Lisa Pendergast, managing director of CMBS strategy and risk at investment banking group Jefferies and president-elect of the CRE Finance Council, said losses are still projected in the market as "in many cases the borrower will have to fill the equity gap, and with $100 million properties now worth $60 million, they may realize that the market is not going to greatly shift in the next two years and just exit out." According to Fitch Ratings, loan defaults will continue to escalate for U.S. CMBS, with an additional 4.4% likely in 2010 and the overall rate to exceed 11% among Fitch-rated deals by the end of the year.

New CMBS loan defaults increased more than five fold last year (1,464 conduit loans totaling $17.75 billion), with 34% taking place in the fourth quarter alone.

Another area of concern is large loan defaults, which increased dramatically last year. In 2009, 56 loans over $50 million in size defaulted compared to just five in 2008. Not surprisingly, most of the defaulted loans came from 2006-2008 vintages.

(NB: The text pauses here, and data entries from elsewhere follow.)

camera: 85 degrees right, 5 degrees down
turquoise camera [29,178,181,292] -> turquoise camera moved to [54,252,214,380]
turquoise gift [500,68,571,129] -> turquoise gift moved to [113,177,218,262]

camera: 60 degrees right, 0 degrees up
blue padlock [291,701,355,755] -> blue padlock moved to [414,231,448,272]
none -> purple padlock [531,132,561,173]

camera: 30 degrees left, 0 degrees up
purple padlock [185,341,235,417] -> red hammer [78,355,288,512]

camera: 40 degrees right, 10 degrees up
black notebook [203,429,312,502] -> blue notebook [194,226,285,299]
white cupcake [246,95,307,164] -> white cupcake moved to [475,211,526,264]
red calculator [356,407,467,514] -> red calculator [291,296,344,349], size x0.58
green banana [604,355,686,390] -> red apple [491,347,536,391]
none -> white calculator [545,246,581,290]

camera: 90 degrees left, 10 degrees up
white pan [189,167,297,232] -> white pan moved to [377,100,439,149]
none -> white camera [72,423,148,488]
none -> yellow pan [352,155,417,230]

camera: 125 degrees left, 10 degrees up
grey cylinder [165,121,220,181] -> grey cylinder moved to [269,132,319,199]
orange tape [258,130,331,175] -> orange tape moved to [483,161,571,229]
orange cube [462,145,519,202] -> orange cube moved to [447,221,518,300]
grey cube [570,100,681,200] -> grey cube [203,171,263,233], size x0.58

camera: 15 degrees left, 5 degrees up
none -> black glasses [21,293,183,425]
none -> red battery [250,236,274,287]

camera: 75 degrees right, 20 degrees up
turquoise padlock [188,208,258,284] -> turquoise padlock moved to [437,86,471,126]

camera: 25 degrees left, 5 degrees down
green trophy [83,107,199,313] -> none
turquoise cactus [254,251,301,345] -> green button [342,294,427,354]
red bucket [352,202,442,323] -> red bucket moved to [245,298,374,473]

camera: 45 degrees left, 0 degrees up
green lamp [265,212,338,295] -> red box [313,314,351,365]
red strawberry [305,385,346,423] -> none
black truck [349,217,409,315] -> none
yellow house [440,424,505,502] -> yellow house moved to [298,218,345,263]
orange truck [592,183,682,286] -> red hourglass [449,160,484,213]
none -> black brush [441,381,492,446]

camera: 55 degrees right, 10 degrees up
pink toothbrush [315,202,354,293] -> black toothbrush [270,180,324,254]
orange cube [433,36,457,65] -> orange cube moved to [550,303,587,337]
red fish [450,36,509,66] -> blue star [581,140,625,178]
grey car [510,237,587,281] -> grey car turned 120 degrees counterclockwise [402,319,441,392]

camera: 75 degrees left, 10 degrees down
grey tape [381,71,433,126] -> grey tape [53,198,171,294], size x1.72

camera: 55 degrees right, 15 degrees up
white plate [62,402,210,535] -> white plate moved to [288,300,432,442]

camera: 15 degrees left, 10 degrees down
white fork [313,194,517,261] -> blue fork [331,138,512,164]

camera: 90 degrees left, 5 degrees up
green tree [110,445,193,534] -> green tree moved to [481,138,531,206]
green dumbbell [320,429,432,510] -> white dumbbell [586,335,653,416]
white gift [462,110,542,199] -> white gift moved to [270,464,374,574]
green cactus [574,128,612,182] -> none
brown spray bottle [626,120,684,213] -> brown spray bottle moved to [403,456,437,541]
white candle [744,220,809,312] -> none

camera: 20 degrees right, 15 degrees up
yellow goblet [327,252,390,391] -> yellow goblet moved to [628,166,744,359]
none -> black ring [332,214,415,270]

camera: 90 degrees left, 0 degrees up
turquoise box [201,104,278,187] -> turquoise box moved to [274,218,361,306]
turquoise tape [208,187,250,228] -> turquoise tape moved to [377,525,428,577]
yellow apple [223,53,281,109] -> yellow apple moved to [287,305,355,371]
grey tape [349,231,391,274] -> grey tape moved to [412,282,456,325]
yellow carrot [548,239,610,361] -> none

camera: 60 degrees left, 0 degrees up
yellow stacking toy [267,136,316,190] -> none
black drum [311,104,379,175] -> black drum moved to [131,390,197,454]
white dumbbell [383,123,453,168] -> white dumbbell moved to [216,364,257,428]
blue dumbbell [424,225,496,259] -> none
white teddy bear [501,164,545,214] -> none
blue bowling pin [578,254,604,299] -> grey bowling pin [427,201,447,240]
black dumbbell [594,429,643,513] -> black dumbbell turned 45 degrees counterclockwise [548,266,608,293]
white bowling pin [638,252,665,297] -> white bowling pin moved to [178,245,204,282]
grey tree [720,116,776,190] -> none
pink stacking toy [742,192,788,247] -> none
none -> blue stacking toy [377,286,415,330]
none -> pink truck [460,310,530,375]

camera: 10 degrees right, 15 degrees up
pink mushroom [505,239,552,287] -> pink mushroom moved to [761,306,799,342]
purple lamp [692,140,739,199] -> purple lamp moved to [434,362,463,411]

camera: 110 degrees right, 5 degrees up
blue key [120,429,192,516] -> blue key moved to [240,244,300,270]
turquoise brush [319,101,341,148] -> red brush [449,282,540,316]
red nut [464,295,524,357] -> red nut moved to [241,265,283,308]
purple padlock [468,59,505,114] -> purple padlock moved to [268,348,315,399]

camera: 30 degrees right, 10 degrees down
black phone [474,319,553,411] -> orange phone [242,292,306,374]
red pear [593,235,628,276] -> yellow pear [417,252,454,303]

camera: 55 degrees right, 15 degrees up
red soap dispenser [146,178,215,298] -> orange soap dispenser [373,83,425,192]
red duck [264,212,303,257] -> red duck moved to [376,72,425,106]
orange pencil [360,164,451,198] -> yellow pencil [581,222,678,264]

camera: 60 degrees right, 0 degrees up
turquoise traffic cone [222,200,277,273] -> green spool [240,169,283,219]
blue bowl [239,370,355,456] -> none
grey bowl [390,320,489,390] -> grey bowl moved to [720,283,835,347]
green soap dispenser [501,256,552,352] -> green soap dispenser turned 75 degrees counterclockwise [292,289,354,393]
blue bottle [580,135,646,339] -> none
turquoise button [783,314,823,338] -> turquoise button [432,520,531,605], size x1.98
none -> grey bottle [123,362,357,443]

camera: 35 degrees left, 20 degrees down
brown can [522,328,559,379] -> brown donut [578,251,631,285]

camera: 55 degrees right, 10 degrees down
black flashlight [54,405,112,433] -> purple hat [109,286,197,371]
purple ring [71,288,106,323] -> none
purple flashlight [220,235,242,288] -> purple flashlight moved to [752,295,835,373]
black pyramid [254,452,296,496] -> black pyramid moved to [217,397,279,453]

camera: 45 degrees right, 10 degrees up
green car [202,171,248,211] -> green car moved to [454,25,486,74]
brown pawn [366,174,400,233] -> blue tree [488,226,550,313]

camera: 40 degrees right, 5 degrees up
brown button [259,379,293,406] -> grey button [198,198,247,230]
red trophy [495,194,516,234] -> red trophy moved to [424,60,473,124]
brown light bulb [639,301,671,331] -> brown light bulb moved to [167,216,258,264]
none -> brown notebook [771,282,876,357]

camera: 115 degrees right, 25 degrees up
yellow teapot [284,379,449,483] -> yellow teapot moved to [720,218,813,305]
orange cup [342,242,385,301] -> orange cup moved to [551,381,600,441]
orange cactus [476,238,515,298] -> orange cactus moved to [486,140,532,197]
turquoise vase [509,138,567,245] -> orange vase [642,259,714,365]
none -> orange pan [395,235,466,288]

Delving deeper into specific vintages, 2007 deals led in defaults last year, accounting for 35.6% by principal balance. "The aggressive underwriting and higher leverage in the 2007 vintage is leading to substantially higher default rates," said Mary MacNeill, a managing director at Fitch. She predicted 10-year cumulative default rates on 2007 Fitch-rated CMBS to reach 27%.

This volatility will likely not be helpful for restarting conduit origination and new issue CMBS deals. "So far the market has seen four new deals, and in all of them the bank did not take the risk of holding the loans before securitization because they couldn't be sure of spreads at which they will be able to sell bonds from the deal," Bansal said.